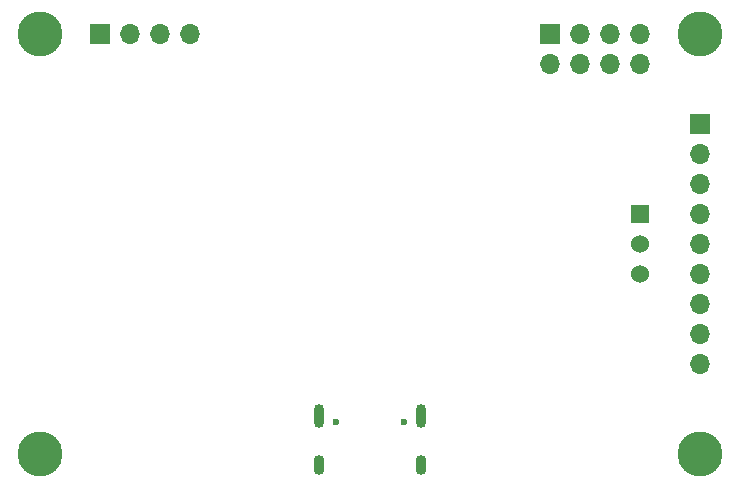
<source format=gbs>
%TF.GenerationSoftware,KiCad,Pcbnew,(6.0.7)*%
%TF.CreationDate,2023-03-20T21:53:08-04:00*%
%TF.ProjectId,CDR_Board,4344525f-426f-4617-9264-2e6b69636164,rev?*%
%TF.SameCoordinates,Original*%
%TF.FileFunction,Soldermask,Bot*%
%TF.FilePolarity,Negative*%
%FSLAX46Y46*%
G04 Gerber Fmt 4.6, Leading zero omitted, Abs format (unit mm)*
G04 Created by KiCad (PCBNEW (6.0.7)) date 2023-03-20 21:53:08*
%MOMM*%
%LPD*%
G01*
G04 APERTURE LIST*
%ADD10R,1.524000X1.524000*%
%ADD11C,1.524000*%
%ADD12R,1.700000X1.700000*%
%ADD13O,1.700000X1.700000*%
%ADD14C,3.800000*%
%ADD15C,0.600000*%
%ADD16O,0.900000X2.000000*%
%ADD17O,0.900000X1.700000*%
G04 APERTURE END LIST*
D10*
X175260000Y-93980000D03*
D11*
X175260000Y-96520000D03*
X175260000Y-99060000D03*
D12*
X129540000Y-78740000D03*
D13*
X132080000Y-78740000D03*
X134620000Y-78740000D03*
X137160000Y-78740000D03*
D12*
X180340000Y-86360000D03*
D13*
X180340000Y-88900000D03*
X180340000Y-91440000D03*
X180340000Y-93980000D03*
X180340000Y-96520000D03*
X180340000Y-99060000D03*
X180340000Y-101600000D03*
X180340000Y-104140000D03*
X180340000Y-106680000D03*
D12*
X167640000Y-78740000D03*
D13*
X167640000Y-81280000D03*
X170180000Y-78740000D03*
X170180000Y-81280000D03*
X172720000Y-78740000D03*
X172720000Y-81280000D03*
X175260000Y-78740000D03*
X175260000Y-81280000D03*
D14*
X124460000Y-78740000D03*
D15*
X155290000Y-111580000D03*
X149510000Y-111580000D03*
D16*
X148080000Y-111100000D03*
D17*
X148080000Y-115270000D03*
X156720000Y-115270000D03*
D16*
X156720000Y-111100000D03*
D14*
X180340000Y-78740000D03*
X180340000Y-114300000D03*
X124460000Y-114300000D03*
M02*

</source>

◆ **EXERCISE DETAILS**: Could you write out, exactly as they stand, only the lines above that begin at the line with "X170180000Y-81280000D03*" and stop after the line with "X148080000Y-115270000D03*"?

◆ **FINISHED TASK**:
X170180000Y-81280000D03*
X172720000Y-78740000D03*
X172720000Y-81280000D03*
X175260000Y-78740000D03*
X175260000Y-81280000D03*
D14*
X124460000Y-78740000D03*
D15*
X155290000Y-111580000D03*
X149510000Y-111580000D03*
D16*
X148080000Y-111100000D03*
D17*
X148080000Y-115270000D03*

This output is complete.